2).  As I mentioned earlier, a significant number of Pellissippi students find themselves needing the kinds of services Compassion Coalition partners provide. And Pellissippi is in the process of becoming a “hub” for Compassion Coalition, so that we can more effectively connect our students with needs to the appropriate Compassion Coalition resources. In order to make this a possibility, Compassion Coalition graciously shared two of its staff—Jessica Bocangel and Gina Whitmore—with a group of faculty and staff eager to attend a Bridges Out of Poverty workshop to our campus in June.  The materials were extremely well-received by those who attended—so much so that our college’s president caught wind of it and mentioned it to the entire faculty at our fall in-service gathering.  Now the college will offer the training to a larger number of faculty and staff in the next month or two, and also in the works is a semester-long reading group in which faculty members can delve more deeply into the process of understanding and better equipping our student population.  Another outcome from the workshop that Compassion Coalition provided is this:  A few weeks after the training, Jessica Bocangel told me about Faith Gilley, a Compassion Coalition volunteer who has co-facilitated three Getting Ahead classes in the Knoxville community.  Faith—a wife and mother—had decided to return to college as a non-traditional student, and she is now co-facilitating the college version of the Getting Ahead materials.  The college has plans to offer additional sections of this same course in the spring semester.

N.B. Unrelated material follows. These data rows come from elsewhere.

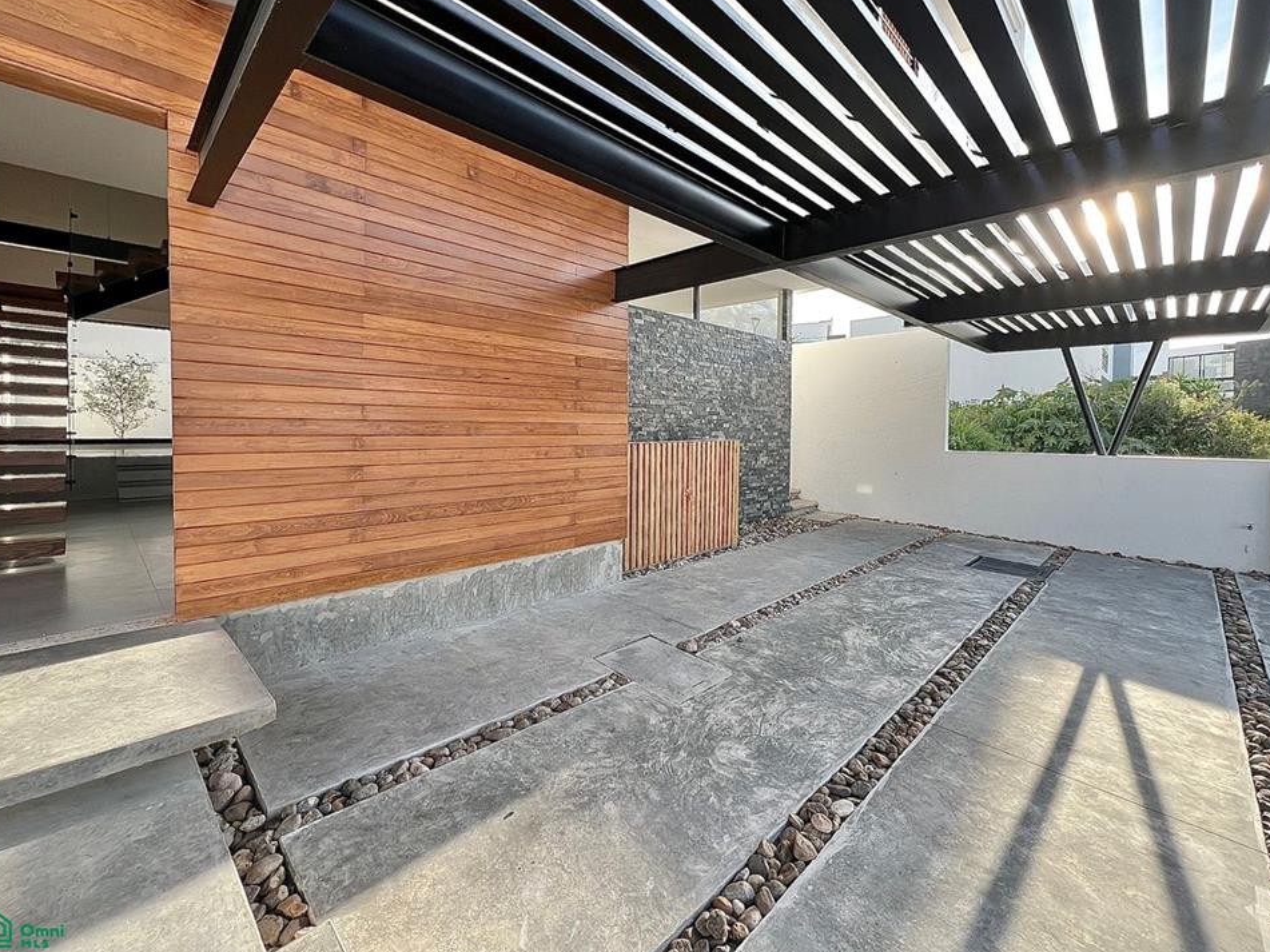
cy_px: 449
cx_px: 648
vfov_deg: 85.6
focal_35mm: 14
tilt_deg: -1.9
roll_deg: -1.0
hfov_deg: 102.1
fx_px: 514
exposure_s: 1/223
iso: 32
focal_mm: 1.57
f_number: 1.8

The very fact that Pellissippi State—a public community college—is open to such a partnership is, at the least remarkable, and from my perspective far more spiritually significant. 



By coming alongside Pellissippi’s students, faculty, and staff in meaningful, redemptive ways, , Compassion Coalition looks an awful lot like Christ — the word that became flesh and blood and moved into the neighborhood that is Pellissippi State.  I think I speak for many of us when I say how encouraged and excited we are by Compassion Coalition’s presence in our community.  I hope you are as well.